Content starts
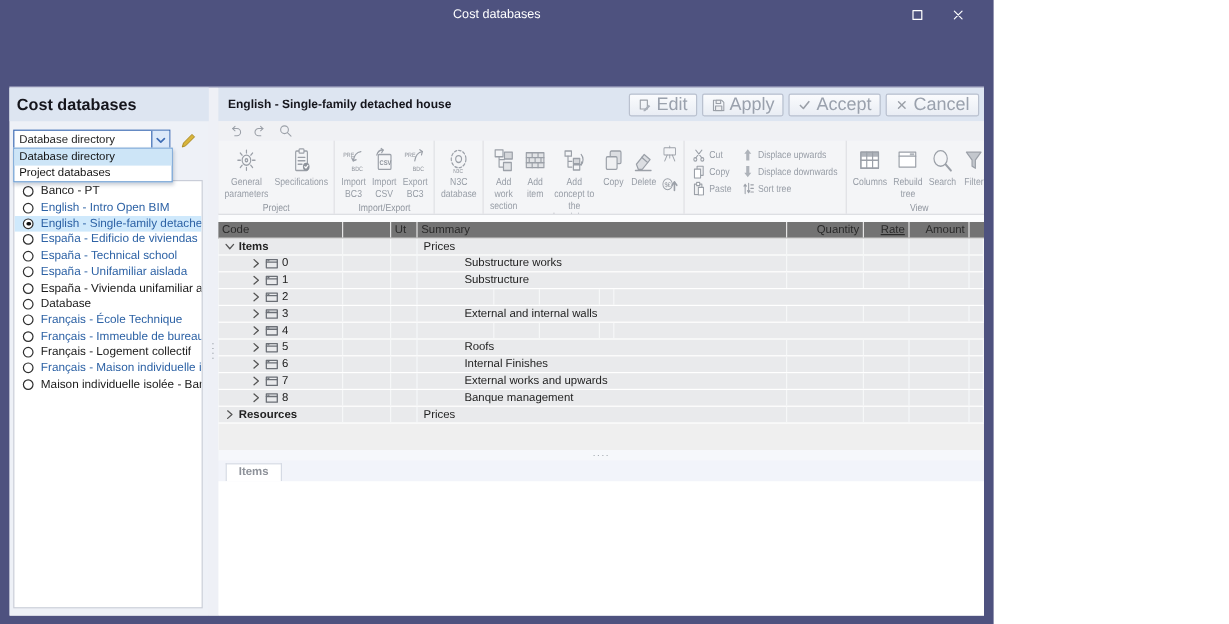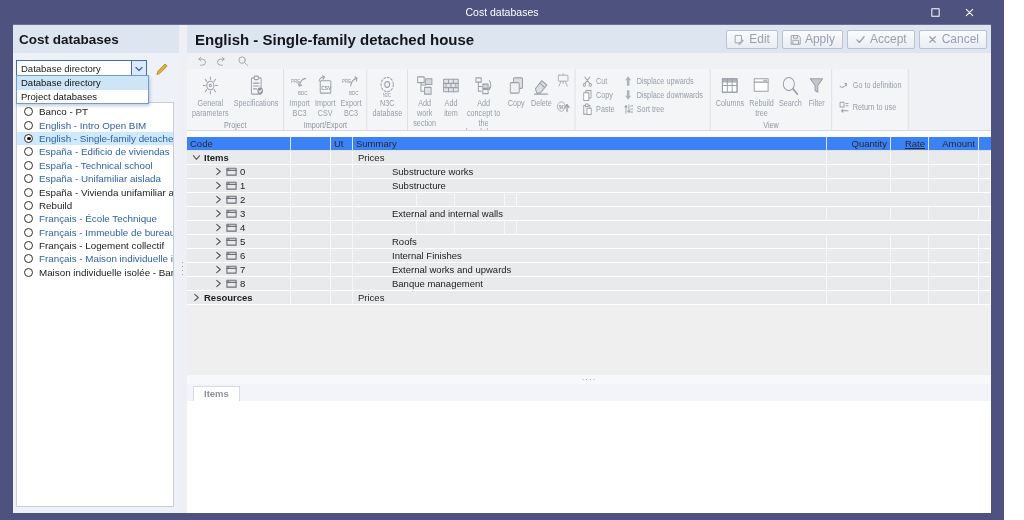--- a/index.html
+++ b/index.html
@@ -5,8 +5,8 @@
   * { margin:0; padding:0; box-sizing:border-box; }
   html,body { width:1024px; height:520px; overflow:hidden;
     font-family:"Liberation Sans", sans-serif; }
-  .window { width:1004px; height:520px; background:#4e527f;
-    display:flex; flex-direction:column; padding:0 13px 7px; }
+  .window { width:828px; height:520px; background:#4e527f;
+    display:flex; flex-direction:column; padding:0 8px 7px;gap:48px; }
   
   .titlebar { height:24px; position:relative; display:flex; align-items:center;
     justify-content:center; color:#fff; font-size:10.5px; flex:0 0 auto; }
Content ends
Content starts
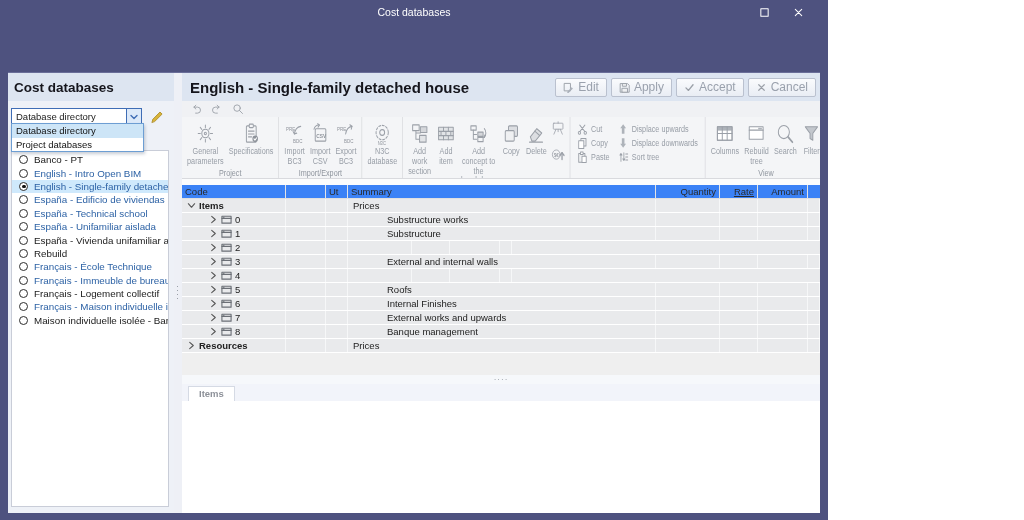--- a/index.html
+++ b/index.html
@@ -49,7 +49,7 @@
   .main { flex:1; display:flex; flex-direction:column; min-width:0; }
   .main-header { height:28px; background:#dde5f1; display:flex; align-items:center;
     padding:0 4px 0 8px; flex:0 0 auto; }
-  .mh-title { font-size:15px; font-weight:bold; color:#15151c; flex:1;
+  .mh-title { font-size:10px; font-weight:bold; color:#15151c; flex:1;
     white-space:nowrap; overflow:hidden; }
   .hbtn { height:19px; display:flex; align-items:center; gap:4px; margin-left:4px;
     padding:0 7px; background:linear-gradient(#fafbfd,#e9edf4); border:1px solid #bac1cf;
Content ends
What this task involves: Retype exactly the lines above, from the one with "width:1024px; height:520px; overflow:hidden;" through the one with "justify-content:center; color:#fff; font-size:10.5px;", inclusive.

Answer area:
   html,body { width:1024px; height:520px; overflow:hidden;
     font-family:"Liberation Sans", sans-serif; }
-  .window { width:1004px; height:520px; background:#4e527f;
-    display:flex; flex-direction:column; padding:0 13px 7px; }
+  .window { width:828px; height:520px; background:#4e527f;
+    display:flex; flex-direction:column; padding:0 8px 7px;gap:48px; }
   
   .titlebar { height:24px; position:relative; display:flex; align-items:center;
     justify-content:center; color:#fff; font-size:10.5px; flex:0 0 auto; }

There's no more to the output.